Cancer survivor, Sharon Butler Payne, who is also the Founder and Executive Director of Bra Couture KC said her breast cancer story began with dense tissue.

Before she was diagnosed in 2012 her cancer went undetected. She said she had dense breasts and didn’t even know it.

“So, it just sat there getting worse and worse and worse.”

Payne said she took all the right steps, getting a mammogram screening three months before she was diagnosed and was shocked when doctors found cancer.

“I was like how; ‘how did this happen?’ And I didn’t even really know the whole tissue story and the dense tissue issue at that time,” she said.

Like Payne, many women don’t know they have dense tissue and that if they do, they are at a higher risk for breast cancer.

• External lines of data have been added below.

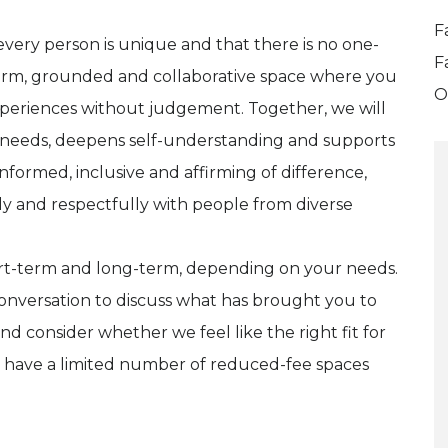
F
 every person is unique and that there is no one-
F
a warm, grounded and collaborative space where you
O
xperiences without judgement. Together, we will
l needs, deepens self-understanding and supports
formed, inclusive and affirming of difference,
 and respectfully with people from diverse
hort-term and long-term, depending on your needs.
onversation to discuss what has brought you to
nd consider whether we feel like the right fit for
 I have a limited number of reduced-fee spaces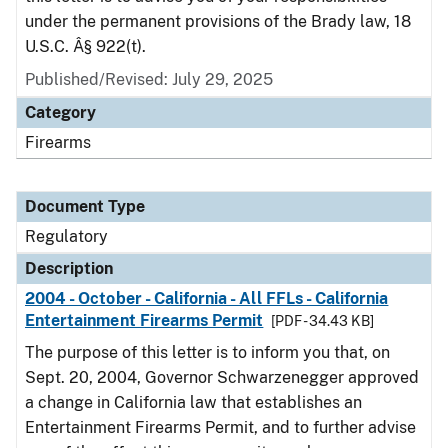
under the permanent provisions of the Brady law, 18
U.S.C. Â§ 922(t).
Published/Revised: July 29, 2025
Category
Firearms
Document Type
Regulatory
Description
2004 - October - California - All FFLs - California
Entertainment Firearms Permit
[PDF - 34.43 KB]
The purpose of this letter is to inform you that, on
Sept. 20, 2004, Governor Schwarzenegger approved
a change in California law that establishes an
Entertainment Firearms Permit, and to further advise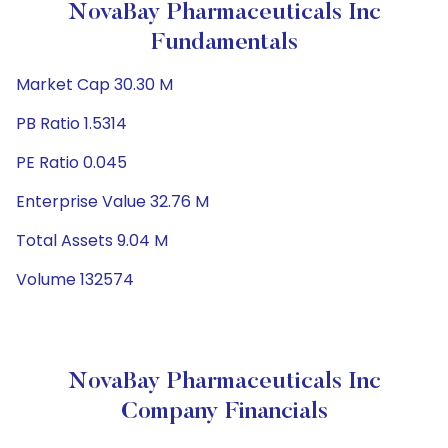
NovaBay Pharmaceuticals Inc
Fundamentals
Market Cap 30.30 M
PB Ratio 1.5314
PE Ratio 0.045
Enterprise Value 32.76 M
Total Assets 9.04 M
Volume 132574
NovaBay Pharmaceuticals Inc
Company Financials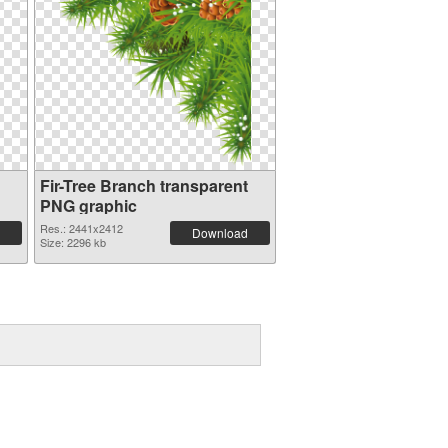
Fir-Tree Branch transparent
PNG graphic
Res.: 2441x2412
Download
Size: 2296 kb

“I am a breast cancer survivor but now I am fighting another catastrophic disease that was caused because the cancer hid in the density of my breast,” said Payne.

Cancer survivors like Payne said this ruling could have helped her and hopes this will reduce delays in other women’s diagnoses.

“The fact that women now have to be told, gives them the opportunity to pursue to get additional screening to ensure that the cancer is not hiding in their breast, like it did in mine,” said Payne.

Dr. Patel said the new rule is an exciting improvement to help women take charge of their breast health, but the work is far from over, the next step is making sure all additional screening is covered by insurance.